Artist Kara Page: On Instagram’s “currently trending” page. 😉
What did you think an artist would pick up on from your poem? Did the visual artist refract any element of the poem that made you see the poem differently?
Poet Mackenzie Berry: I knew the artist would sit with the color red and how it would or would not play in the visual piece. I wondered if the artist would make the color red the centerpiece and if the artist would represent any particular image in the poem. The artist represented nuance so well. The abstractness of the piece seems to encompass all the images in the poem with the color red running throughout, so I suppose the artist made the images in the poem seem cohesive and of the same body.
When you began this piece, was it color, shape, or some other aspect that you followed? Did that change?
Artist Kara Page: I definitely wanted the color red to be a part of this painting given the title of the poem, but a simple red painting didn’t feel right. I wanted the depth of the painting to match the depth of the poem. One specific image that stuck out to me as I painted was the Red Sea.
Despite the fact that the Red Sea is known as such, it isn’t actually red. It can look red because of a type of algae that grows there. I wanted my painting to be reminiscent of that: something that seems one way, but the reality might be something different: hence the abstract take on a landscape.
What surprised or struck you once you saw the finished broadside?
Poet Mackenzie Berry: The beauty and texture of the background struck me, as did the contrast of the blue and red. This poem was written in response to a prompt to write a blues song during poet and professor Amaud Johnson’s poetry workshop, and the original title of the poem was “Blues Song for the Color Red,” which was later revised. So I was gladly surprised to see blue being so present in the visual artwork despite the title’s revision.

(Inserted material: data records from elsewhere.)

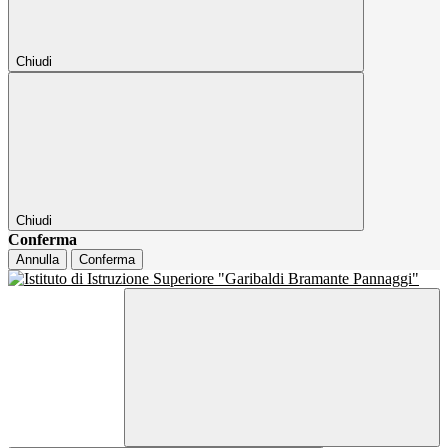
Chiudi
Chiudi
Conferma
Annulla
Conferma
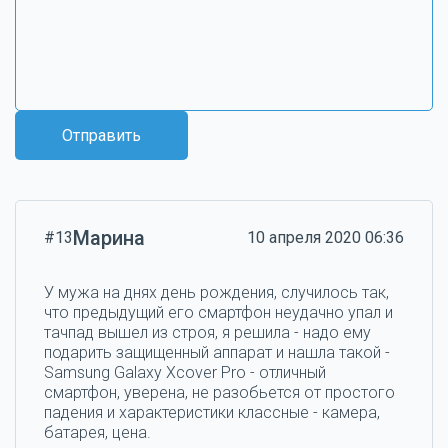
Отправить
Марина
#13
10 апреля 2020 06:36
У мужа на днях день рождения, случилось так,
что предыдущий его смартфон неудачно упал и
тачпад вышел из строя, я решила - надо ему
подарить защищенный аппарат и нашла такой -
Samsung Galaxy Xcover Pro - отличный
смартфон, уверена, не разобьется от простого
падения и характеристики классные - камера,
батарея, цена.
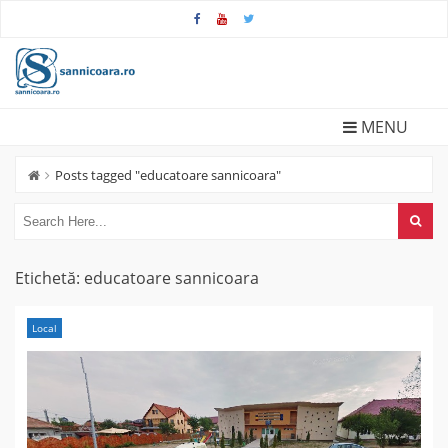
Skip
to
content
MENU
Posts tagged "educatoare sannicoara"
Etichetă:
educatoare sannicoara
Local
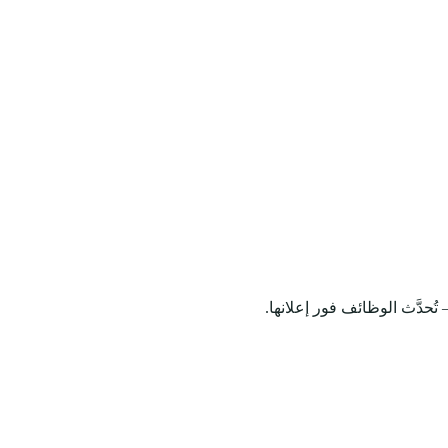
ُحدَّث الوظائف فور إعلانها.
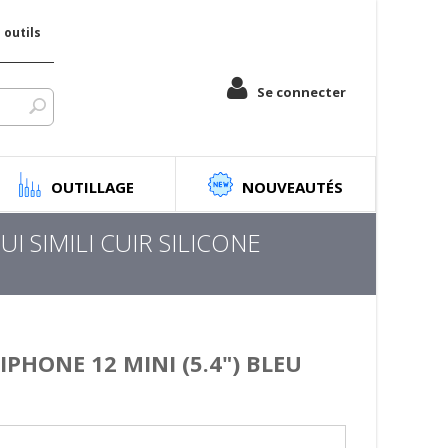
outils
Se connecter
OUTILLAGE
NOUVEAUTÉS
UI SIMILI CUIR SILICONE
 IPHONE 12 MINI (5.4") BLEU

Have you ever written work that has been inspired by visual art (other than the color red!)? What was that experience like for you? Why were you inspired to do so?
Poet Mackenzie Berry: I have experimented with writing ekphrastic poems, but I haven’t written any based on an artwork that are any good. It’s often difficult for me to separate from the artwork and let the poem live its own life because I don’t want to misrepresent the artist’s work even though I know there is room for many interpretations of a work. Usually portraits, isolation, and/or somberness draw me to a visual artwork.

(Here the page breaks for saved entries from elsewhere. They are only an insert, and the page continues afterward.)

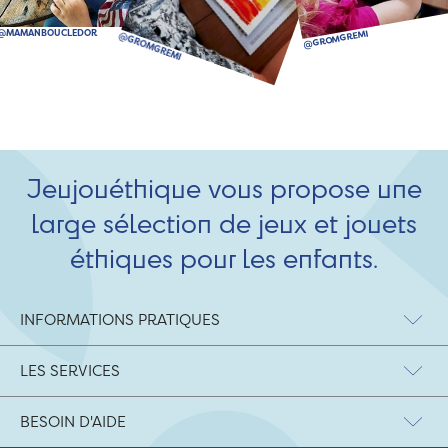
Jeujouéthique vous propose une
large sélection de jeux et jouets
éthiques pour les enfants.
INFORMATIONS PRATIQUES
LES SERVICES
BESOIN D'AIDE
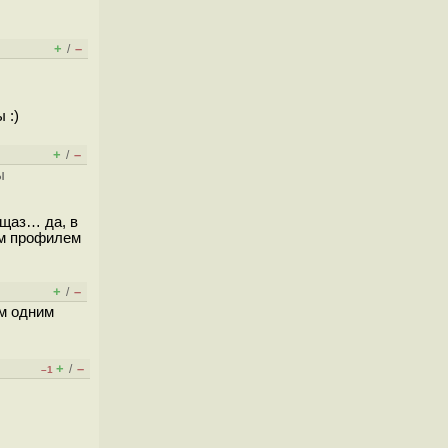
+
–
/
 :)
+
–
/
ы
 щаз… да, в
ым профилем
+
–
/
им одним
+
–
/
–1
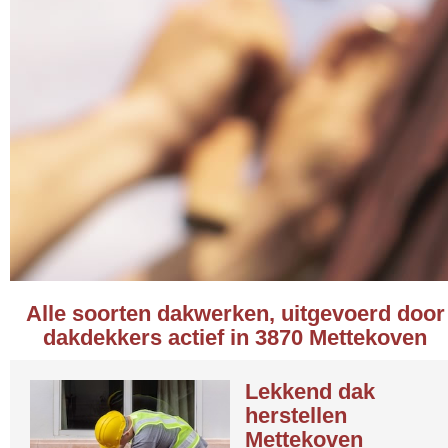
Alle soorten dakwerken, uitgevoerd door
dakdekkers actief in 3870 Mettekoven
Lekkend dak
herstellen
Mettekoven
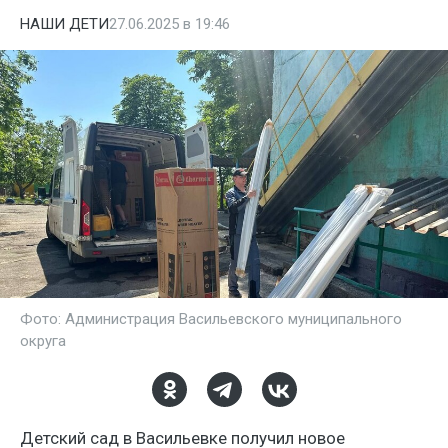
НАШИ ДЕТИ
27.06.2025 в 19:46
Фото: Администрация Васильевского муниципального
округа
Детский сад в Васильевке получил новое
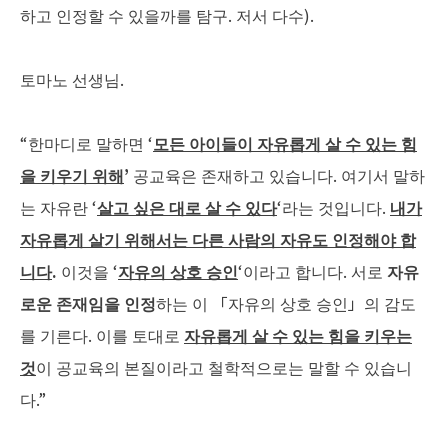
하고 인정할 수 있을까를 탐구. 저서 다수).
토마노 선생님.
“한마디로 말하면 ‘
모든
아이들이
자유롭게
살
수
있는
힘
을
키우기
위해
’
공교육은 존재하고 있습니다. 여기서 말하
는 자유란 ‘
살고
싶은
대로
살
수
있다
‘라는 것입니다.
내가
자유롭게
살기
위해서는
다른
사람의
자유도
인정해야
합
니다
.
이것을 ‘
자유의
상호
승인
‘이라고 합니다. 서로
자유
로운
존재임을
인정
하는 이 「자유의 상호 승인」의 감도
를 기른다. 이를 토대로
자유롭게
살
수
있는
힘을
키우는
것
이 공교육의 본질이라고 철학적으로는 말할 수 있습니
다.”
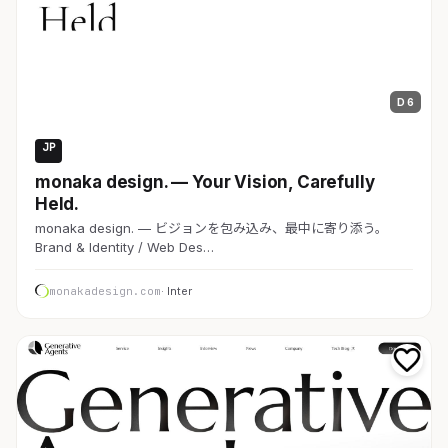
D 6
JP
コーポレート
monaka design. — Your Vision, Carefully
Held.
monaka design. — ビジョンを包み込み、最中に寄り添う。
Brand & Identity / Web Des…
monakadesign.com
· Inter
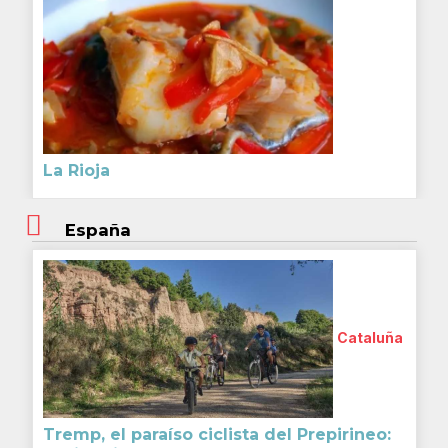
La Rioja
España
Cataluña
Tremp, el paraíso ciclista del Prepirineo:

How does literature fit into your creative life as a visual artist?
Artist Kara Page: In general, literature fits into my life on a daily basis because I try to read every day and every sort of thing. What inspires me most to paint is usually poetry. Poems can take on so many different forms, and the variety in them gives me all sorts of ideas for paintings. Even if I don’t end up painting after reading a poem, there are all sorts of things that get filed away for later inspiration.
If this broadside were a type of weather, what would it be?

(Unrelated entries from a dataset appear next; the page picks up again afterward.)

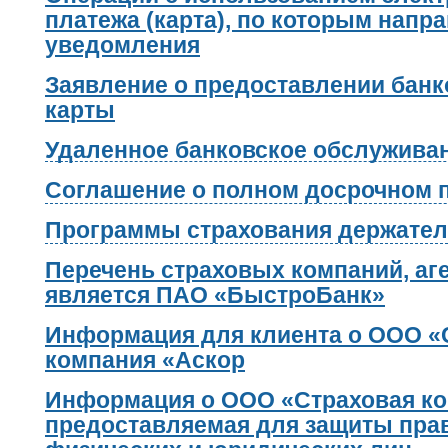
платежа (карта), по которым напр
уведомления
Заявление о предоставлении банк
карты
Удаленное банковское обслужива
Соглашение о полном досрочном 
Программы страхования держател
Перечень страховых компаний, аг
является ПАО «БыстроБанк»
Информация для клиента о ООО «
компания «Аскор
Информация о ООО «Страховая ко
предоставляемая для защиты прав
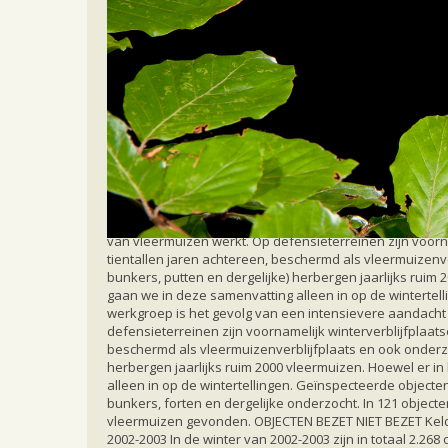
Home
Meer weten
Nieuwsberichten
Res
Resultaten Wintertellingen 200
In juni 2003 is het 3e jaarverslag van de Vleermuiswer
vleermuizen op defensieterreinen. De werkgroep is het
van vleermuizen werkt. Op defensieterreinen zijn voorn
tientallen jaren achtereen, beschermd als vleermuizenv
bunkers, putten en dergelijke) herbergen jaarlijks rui
gaan we in deze samenvatting alleen in op de wintertel
werkgroep is het gevolg van een intensievere aandacht
defensieterreinen zijn voornamelijk winterverblijfplaat
beschermd als vleermuizenverblijfplaats en ook onderzo
herbergen jaarlijks ruim 2000 vleermuizen. Hoewel er 
alleen in op de wintertellingen. Geïnspecteerde objecten 
bunkers, forten en dergelijke onderzocht. In 121 objec
vleermuizen gevonden. OBJECTEN BEZET NIET BEZET Kelder
2002-2003 In de winter van 2002-2003 zijn in totaal 2.26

Poet Mackenzie Berry: A quiet and distant storm.
Artist Kara Page: Rain in the desert.
Read any good books lately?
Poet Mackenzie Berry: Don’t Call Us Dead by Danez Smith and always Nikky Finney’s Head Off & Split and Rice.
Artist Kara Page: Just started reading We Are All Shipwrecks by Kelly Grey Carlisle.
Seen any good art lately?
Poet Mackenzie Berry: The Virgin Martyr St. Cecilia by Kehinde Wiley and Zanele Muholi’s self portraits.
Artist Kara Page: Maria Kreyn’s “Alone Together.”